It’s all about small birds this time of year in my neighborhood. Chickadees are the most common in the area of my feeders. Black Capped Chickadees outnumbers chestnut chickadees 10 to 1 currently. I generally shoot my bedroom window but this one was taken in the opposite direction with the sun behind my back late on Sunday afternoon.
Specific Feedback Requested
I’ve always been worried about image quality when using extenders, especially the 2X. As it turns out, large crops don’t work very well for me but very small crops is in the image above seem to work just fine.
Technical Details
Is this a composite: No
ISO 800, 400+ 2X, F7 .1, 1250th, Sony A1, handheld
Chickadees are just SOOO CUTE AND SWEET!!! I love the pose here and the perch and BG fit so well. Wonderful sharpness and detail. The hint of brown on the left is a wonderful grace note.
Doublers seem to be all over the map in quality with various systems, but from what I’ve seen the best-matched recent ones are top-notch.

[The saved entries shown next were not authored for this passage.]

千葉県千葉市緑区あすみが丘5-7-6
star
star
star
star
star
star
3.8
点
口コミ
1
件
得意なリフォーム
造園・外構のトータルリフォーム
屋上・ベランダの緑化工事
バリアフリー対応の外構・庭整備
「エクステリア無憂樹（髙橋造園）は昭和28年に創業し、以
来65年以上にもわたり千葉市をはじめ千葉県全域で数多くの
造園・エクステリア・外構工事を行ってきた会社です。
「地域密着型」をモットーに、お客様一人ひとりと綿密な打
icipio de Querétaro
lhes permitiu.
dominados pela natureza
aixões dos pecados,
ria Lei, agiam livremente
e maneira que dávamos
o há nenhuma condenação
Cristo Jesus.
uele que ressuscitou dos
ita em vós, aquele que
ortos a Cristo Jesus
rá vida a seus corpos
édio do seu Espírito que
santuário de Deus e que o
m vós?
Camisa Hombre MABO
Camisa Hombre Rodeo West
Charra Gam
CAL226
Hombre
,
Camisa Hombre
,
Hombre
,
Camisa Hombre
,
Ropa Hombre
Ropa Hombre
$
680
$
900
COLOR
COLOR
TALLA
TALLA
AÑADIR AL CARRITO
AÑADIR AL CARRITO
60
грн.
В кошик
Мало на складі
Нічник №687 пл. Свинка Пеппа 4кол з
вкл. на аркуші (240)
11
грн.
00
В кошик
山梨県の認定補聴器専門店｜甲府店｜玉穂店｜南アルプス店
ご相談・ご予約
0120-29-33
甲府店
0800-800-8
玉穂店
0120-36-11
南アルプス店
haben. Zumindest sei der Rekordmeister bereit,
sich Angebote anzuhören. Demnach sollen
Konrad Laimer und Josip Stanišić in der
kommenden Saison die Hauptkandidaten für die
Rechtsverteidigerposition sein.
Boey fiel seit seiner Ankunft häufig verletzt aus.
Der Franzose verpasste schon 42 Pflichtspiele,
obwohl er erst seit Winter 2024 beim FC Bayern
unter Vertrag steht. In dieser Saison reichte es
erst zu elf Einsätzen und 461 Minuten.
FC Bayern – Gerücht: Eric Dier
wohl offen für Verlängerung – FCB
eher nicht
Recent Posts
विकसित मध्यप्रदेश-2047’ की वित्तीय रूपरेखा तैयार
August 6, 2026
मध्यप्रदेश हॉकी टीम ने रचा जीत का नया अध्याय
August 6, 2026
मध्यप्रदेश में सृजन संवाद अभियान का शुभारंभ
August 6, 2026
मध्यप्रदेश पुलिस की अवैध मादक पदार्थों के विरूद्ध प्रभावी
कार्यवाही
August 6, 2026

Lovely, David. The pose and perch are perfect and the background is typical northwest. I’ve had the same reaction to doublers. I think the problem boils down to distance from the camera. If you’re using the doubler to make a small bird fill the frame from a fairly close distance it works, but if you’re trying to get a larger bird at a great distance, then the physics starts working against you and any camera movement covers a lot more pixels and starts destroying your image quality. The only way around that is super rock solid mounting which Diane seems to have figured out.